**TASK INSTRUCTIONS**
Copy the data below word for word, starting at the line that contains "Key takeaways" and ending at the line that contains "intruded (-0.4 (I", both lines included. Leave the pictures out of your answer.

**SUPPLIED DATA**
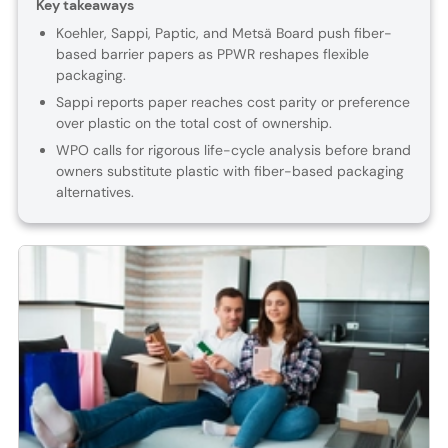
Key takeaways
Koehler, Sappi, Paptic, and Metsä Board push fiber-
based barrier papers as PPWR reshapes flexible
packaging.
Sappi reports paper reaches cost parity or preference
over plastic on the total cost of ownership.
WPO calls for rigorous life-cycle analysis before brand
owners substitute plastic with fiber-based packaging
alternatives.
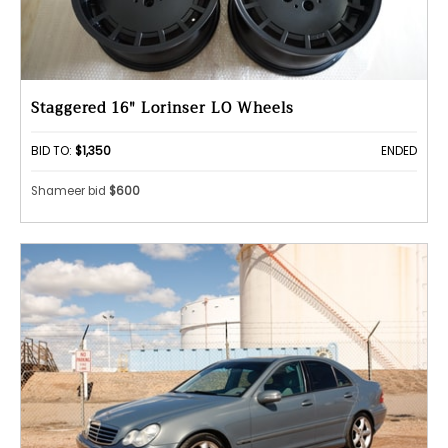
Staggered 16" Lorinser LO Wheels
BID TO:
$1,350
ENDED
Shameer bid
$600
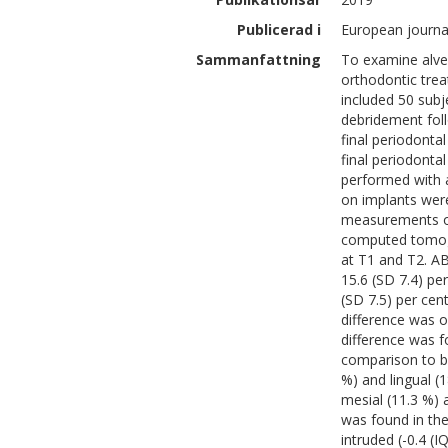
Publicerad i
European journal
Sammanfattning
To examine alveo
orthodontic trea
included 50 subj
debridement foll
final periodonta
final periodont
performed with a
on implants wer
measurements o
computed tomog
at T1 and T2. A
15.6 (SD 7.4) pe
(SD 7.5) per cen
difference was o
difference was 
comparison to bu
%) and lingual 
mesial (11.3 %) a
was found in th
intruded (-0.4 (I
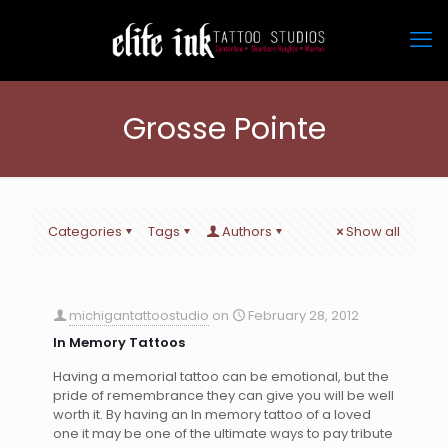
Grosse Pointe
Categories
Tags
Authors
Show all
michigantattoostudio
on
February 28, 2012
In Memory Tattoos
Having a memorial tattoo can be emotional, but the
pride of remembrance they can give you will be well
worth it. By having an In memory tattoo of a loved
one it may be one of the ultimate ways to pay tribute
==
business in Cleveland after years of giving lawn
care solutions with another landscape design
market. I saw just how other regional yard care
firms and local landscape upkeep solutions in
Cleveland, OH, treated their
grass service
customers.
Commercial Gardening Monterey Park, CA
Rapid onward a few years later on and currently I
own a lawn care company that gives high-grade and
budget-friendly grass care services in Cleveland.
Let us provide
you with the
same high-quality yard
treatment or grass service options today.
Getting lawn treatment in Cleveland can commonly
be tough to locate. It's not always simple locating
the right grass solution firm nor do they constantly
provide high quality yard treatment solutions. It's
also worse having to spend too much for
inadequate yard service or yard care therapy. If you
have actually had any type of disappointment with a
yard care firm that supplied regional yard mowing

**SOLUTION BELOW**
Key takeaways
Koehler, Sappi, Paptic, and Metsä Board push fiber-
based barrier papers as PPWR reshapes flexible
packaging.
Sappi reports paper reaches cost parity or preference
over plastic on the total cost of ownership.
WPO calls for rigorous life-cycle analysis before brand
owners substitute plastic with fiber-based packaging
alternatives.
Staggered 16" Lorinser LO Wheels
BID TO:
$1,350
ENDED
Shameer bid
$600
Publicerad i
European journal
Sammanfattning
To examine alveo
orthodontic trea
included 50 subj
debridement foll
final periodonta
final periodont
performed with a
on implants wer
measurements o
computed tomog
at T1 and T2. A
15.6 (SD 7.4) pe
(SD 7.5) per cen
difference was o
difference was 
comparison to bu
%) and lingual 
mesial (11.3 %) a
was found in th
intruded (-0.4 (I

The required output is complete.